The Washington Post: D.C.’s Online Health Exchange has "Hundreds" Of Problem Applications
The District’s online health-insurance exchange is grappling with “hundreds” of problematic applications from shoppers unable to enroll in health plans because of system error messages, an exchange spokesman said Friday. Exchange officials are in the process of identifying the account holders and contacting them, said Richard Sorian, a spokesman for DC Health Link. Most of the problems appear to stem from duplicate accounts that shoppers may have created inadvertently (Sun, 12/6).
Politico: Scam Targets D.C. Health Link
The D.C. insurance exchange where thousands of Hill aides are shopping has confirmed that an outside scammer is redirecting customers to a fraudulent website. ... The fraud is widespread enough that they’re considering adding disclaimers to its website to warn users against divulging their check card or PIN numbers. ... One Senate staffer said that after trying and failing to log onto the website multiple times, he was redirected to a separate page where he was asked for his check card number and PIN. After calling customer service, he was told the web page was a scam (Winfield Cunningham and Everett, 12/6).
The Hill: Scam Reported To DC Health Exchange
“It’s one of those phishing expeditions that unfortunately arise when our website center is being frequented by the public. It’s not something internal to our system. We’re investigating to see if we can find out what’s going on,” Sorian said in a phone interview Friday to The Hill. ... Capitol Hill staffers must sign up for insurance through the ObamaCare exchange by Monday if they want the federal government to continue paying part of their premiums (Shabad, 12/6).
Roll Call: Phishing Scam Reported for DC Health Link
Phishing involves deceiving users into thinking they are providing personal information to a secure entity, when they’re really giving it directly to scammers. CQ Roll Call received news of the scam attempt from one staffer who encountered the fraudulent site after repeated failed attempts to log in to what the user believed to be the legitimate system. “I tried the ‘forgot password’ function. After about 15 attempts with that, I was finally taken to a forgot password page. On that page I was asked for my check card number and my ATM pin,” the congressional aide said (Lesniewski and Hess, 12/6).
Meanwhile, in Maryland --
The Associated Press: Director of Md. Health Insurance Board Resigns
Dr. Joshua Sharfstein, board chairman and secretary of the Maryland Department of Health and Mental Hygiene, announced Rebecca Pearce’s resignation late Friday. The exchange is responsible for the website through which Maryland residents can sign up for health insurance under the Affordable Care Act (12/6).

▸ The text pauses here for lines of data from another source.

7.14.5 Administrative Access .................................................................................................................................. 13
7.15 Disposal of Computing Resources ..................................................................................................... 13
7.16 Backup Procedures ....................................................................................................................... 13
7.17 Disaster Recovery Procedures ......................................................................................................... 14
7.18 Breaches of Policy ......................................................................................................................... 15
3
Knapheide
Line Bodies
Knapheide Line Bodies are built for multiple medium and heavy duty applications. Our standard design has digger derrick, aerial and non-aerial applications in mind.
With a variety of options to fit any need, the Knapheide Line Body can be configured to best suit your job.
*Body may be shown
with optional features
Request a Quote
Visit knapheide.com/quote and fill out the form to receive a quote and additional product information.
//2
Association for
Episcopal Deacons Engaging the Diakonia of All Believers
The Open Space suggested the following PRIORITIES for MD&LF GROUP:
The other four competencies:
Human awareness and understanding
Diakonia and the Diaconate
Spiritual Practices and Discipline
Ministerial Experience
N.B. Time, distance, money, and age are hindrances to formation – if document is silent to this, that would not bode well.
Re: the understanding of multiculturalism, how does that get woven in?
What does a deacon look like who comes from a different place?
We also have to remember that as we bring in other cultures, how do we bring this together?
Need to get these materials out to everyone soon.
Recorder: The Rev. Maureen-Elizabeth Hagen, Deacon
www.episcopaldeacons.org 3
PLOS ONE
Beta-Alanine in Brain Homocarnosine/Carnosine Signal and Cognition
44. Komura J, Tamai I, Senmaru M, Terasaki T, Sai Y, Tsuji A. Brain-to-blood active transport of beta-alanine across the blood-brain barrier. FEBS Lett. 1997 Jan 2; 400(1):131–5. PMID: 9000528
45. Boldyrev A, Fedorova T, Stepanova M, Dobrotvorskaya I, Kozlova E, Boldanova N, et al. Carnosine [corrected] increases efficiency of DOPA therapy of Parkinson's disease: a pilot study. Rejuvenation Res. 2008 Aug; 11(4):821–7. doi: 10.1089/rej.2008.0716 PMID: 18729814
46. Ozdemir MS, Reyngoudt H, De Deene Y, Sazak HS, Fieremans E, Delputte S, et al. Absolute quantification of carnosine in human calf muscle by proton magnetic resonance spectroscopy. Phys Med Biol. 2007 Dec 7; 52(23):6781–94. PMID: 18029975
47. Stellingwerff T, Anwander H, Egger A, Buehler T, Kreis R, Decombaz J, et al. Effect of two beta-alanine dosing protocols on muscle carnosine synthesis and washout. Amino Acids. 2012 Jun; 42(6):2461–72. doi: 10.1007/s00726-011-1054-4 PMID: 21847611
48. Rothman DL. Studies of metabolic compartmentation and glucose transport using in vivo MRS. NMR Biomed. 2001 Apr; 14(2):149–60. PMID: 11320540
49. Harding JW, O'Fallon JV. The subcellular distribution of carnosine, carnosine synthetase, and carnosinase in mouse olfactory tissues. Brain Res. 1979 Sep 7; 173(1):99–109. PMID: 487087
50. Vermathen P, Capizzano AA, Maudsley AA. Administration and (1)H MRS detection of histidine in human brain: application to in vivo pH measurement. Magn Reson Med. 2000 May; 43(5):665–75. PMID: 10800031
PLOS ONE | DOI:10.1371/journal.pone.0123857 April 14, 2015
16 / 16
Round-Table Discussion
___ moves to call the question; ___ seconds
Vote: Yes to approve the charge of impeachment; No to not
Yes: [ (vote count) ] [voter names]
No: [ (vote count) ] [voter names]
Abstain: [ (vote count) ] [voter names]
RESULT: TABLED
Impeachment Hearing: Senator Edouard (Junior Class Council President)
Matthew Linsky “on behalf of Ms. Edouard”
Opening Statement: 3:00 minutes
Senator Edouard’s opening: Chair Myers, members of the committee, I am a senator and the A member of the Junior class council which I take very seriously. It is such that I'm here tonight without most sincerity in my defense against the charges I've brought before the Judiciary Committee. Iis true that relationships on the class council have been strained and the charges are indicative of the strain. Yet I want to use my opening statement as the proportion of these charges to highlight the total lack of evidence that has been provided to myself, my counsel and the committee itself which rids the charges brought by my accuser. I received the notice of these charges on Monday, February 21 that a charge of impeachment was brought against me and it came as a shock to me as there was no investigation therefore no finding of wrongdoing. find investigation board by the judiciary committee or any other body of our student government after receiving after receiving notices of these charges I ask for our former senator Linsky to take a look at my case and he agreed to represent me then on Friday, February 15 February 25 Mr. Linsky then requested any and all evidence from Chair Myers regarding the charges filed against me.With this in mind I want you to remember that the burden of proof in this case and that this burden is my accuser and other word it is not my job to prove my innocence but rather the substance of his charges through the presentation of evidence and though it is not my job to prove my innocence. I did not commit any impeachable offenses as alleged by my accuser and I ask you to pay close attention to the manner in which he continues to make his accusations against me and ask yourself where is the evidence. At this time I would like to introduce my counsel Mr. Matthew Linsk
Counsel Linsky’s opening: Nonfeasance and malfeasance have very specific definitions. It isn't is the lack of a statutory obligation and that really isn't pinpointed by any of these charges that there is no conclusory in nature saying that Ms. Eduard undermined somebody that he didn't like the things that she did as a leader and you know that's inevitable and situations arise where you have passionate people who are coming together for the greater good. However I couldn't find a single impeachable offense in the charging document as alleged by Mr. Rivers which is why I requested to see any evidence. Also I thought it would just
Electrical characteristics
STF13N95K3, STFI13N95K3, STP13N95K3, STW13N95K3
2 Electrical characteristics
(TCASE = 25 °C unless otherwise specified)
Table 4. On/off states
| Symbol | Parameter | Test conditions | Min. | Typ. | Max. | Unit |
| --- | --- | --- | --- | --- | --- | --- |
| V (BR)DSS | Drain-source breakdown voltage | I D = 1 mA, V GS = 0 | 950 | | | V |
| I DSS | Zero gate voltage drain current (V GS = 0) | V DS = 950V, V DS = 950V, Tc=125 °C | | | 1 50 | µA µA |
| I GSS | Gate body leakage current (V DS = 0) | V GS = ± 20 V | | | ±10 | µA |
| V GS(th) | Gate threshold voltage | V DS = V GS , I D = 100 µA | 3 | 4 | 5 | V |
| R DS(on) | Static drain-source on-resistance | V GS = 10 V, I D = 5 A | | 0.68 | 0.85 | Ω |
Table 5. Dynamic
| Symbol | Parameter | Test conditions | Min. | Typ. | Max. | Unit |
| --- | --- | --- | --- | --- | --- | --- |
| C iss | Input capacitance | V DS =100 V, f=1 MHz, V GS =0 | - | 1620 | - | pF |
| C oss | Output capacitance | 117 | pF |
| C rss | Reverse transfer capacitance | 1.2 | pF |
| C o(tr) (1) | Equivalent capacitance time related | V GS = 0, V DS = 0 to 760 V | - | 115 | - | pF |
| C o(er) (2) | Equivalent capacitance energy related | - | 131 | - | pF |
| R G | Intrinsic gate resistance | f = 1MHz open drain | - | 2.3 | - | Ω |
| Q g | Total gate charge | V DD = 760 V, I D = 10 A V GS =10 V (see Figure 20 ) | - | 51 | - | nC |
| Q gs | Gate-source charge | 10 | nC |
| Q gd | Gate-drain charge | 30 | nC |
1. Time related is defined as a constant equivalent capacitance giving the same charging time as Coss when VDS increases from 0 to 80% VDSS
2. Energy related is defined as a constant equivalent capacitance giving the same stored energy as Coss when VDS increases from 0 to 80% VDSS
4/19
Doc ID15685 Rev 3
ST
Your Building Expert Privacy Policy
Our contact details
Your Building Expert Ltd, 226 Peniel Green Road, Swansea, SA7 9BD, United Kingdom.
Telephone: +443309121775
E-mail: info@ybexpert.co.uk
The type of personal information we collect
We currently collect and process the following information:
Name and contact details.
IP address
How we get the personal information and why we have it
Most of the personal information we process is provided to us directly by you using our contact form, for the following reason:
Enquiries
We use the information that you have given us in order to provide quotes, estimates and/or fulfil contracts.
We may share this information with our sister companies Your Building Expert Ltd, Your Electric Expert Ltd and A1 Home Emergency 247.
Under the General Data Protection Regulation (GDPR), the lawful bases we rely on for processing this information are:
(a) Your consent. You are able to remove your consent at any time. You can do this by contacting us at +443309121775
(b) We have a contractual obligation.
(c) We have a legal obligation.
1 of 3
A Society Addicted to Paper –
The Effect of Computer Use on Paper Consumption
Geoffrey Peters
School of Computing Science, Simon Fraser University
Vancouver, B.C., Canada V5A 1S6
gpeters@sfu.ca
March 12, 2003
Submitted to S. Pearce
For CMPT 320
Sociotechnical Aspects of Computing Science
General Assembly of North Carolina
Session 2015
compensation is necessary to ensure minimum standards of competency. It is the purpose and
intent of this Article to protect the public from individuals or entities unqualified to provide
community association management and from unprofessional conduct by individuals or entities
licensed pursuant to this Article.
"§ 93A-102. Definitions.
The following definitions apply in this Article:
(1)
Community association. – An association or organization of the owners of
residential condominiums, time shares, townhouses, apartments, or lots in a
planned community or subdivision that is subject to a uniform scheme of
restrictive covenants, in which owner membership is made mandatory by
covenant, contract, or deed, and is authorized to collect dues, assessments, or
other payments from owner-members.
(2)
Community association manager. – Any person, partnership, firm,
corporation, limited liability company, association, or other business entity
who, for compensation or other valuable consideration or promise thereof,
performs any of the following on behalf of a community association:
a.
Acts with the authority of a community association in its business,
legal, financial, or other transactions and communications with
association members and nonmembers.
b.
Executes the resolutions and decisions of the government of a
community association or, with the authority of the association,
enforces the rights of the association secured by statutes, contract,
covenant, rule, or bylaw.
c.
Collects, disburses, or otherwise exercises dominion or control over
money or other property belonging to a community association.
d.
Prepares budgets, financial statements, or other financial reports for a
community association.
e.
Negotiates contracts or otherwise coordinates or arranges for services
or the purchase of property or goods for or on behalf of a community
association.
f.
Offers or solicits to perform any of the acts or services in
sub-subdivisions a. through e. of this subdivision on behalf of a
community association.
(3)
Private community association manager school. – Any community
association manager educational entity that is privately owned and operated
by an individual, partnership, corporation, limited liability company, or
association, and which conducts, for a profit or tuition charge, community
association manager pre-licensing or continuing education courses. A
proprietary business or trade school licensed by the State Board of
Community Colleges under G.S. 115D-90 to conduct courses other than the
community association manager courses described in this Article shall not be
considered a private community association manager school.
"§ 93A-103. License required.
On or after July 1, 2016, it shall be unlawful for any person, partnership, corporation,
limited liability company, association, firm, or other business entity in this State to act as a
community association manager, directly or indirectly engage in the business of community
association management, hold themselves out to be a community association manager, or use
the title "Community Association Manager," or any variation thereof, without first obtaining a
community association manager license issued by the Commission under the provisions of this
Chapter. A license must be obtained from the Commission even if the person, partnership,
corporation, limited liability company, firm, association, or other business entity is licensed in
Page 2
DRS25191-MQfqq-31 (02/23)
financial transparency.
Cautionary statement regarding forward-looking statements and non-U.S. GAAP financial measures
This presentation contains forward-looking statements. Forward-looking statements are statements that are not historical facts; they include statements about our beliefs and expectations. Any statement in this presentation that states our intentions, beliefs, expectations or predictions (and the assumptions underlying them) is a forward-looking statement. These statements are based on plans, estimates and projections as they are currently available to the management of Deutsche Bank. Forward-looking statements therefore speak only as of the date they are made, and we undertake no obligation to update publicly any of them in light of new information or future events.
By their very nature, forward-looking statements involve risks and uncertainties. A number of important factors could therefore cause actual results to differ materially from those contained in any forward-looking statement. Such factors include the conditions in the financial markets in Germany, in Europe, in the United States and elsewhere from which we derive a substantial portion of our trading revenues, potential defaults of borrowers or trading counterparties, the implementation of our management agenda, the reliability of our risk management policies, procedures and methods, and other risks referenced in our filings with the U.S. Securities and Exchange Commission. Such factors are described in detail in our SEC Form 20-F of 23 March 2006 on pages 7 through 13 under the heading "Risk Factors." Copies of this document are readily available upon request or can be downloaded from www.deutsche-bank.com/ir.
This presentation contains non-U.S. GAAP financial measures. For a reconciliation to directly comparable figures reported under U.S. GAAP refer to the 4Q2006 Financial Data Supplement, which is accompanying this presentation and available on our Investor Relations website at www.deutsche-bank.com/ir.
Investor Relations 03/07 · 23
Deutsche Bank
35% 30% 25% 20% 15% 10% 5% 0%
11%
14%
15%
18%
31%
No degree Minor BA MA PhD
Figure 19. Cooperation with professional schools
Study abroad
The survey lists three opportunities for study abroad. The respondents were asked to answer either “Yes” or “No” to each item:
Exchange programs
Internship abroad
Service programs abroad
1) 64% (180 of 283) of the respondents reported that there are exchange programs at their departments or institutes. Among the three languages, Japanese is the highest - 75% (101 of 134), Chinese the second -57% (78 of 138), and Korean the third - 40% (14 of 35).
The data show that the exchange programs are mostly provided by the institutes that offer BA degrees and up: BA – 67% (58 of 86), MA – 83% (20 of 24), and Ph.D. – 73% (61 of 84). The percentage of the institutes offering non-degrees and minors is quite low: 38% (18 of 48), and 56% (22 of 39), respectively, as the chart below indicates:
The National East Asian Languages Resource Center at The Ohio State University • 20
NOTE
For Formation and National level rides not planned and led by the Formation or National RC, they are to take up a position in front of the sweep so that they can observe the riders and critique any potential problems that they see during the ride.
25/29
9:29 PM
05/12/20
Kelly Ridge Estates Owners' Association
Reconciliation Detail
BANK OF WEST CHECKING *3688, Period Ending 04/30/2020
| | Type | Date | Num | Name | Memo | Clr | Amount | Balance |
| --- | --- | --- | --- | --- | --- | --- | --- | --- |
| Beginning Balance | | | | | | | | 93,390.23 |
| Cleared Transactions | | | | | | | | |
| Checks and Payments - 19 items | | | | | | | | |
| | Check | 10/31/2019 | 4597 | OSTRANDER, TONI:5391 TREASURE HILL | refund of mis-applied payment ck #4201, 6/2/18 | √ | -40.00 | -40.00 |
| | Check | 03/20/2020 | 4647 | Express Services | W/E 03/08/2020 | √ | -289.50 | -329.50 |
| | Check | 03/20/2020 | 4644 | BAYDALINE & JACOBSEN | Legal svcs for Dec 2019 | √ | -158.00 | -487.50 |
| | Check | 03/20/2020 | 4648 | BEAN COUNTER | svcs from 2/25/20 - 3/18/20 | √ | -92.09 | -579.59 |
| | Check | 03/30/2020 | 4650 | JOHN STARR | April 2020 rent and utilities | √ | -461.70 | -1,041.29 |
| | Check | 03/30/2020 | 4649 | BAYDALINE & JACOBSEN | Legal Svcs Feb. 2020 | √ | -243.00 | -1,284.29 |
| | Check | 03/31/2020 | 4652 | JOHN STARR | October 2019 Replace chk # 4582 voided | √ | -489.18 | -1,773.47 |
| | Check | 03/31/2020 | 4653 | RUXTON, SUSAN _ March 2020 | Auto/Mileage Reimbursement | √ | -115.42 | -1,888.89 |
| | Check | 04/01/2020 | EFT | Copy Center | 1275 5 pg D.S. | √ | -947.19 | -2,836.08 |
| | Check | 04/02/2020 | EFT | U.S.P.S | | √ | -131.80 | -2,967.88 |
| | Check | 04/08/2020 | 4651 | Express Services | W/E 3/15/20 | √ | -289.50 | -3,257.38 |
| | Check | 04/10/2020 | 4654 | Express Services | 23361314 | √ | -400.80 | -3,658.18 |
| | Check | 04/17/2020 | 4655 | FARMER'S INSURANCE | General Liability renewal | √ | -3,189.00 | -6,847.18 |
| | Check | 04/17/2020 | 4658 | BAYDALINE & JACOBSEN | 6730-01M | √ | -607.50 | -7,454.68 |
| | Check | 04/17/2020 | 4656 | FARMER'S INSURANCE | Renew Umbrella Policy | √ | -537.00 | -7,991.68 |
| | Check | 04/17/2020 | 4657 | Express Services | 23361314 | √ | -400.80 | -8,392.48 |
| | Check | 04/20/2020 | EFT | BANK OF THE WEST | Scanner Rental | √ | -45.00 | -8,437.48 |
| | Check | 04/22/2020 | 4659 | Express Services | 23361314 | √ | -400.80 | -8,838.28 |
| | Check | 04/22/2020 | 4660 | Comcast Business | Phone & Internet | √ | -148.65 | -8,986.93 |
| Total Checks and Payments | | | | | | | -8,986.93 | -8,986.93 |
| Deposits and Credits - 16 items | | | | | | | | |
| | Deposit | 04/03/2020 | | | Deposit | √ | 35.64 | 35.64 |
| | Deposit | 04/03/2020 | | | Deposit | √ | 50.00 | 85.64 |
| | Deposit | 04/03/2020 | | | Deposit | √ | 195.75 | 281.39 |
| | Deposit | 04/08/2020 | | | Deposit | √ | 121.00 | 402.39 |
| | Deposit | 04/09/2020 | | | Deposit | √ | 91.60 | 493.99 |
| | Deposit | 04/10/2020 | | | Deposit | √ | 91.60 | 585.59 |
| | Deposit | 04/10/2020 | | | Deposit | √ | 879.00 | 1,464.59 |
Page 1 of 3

Baltimore Sun: Health Exchange Director Resigns
The exchange's rocky start and low enrollment have become ammunition for political attacks on Lt. Gov. Anthony Brown, who was tasked by the governor with overseeing the state's implementation of the federal health care reform law. As state lawmakers grilled Sharfstein on Nov. 26 on why the health exchange was still broken, Pearce was on a week's vacation in the Cayman Islands. During the trip, she could not be reached by phone, email or text, officials confirmed Friday (Cox, 12/6).
WBAL: Executive Director of the MD Health Exchange Resigns
In a weekly report issued Friday afternoon,, the Maryland Health Benefits Exchange says 3,758 people have enrolled in private insurance plans through the exchange as of last Saturday. That's an increase of about 700 people over last week's report. State officials say technical glitches are still being fixed, but 69,961 people have set up accounts with the exchange, making them eligible to buy insurance (Lang, 12/6).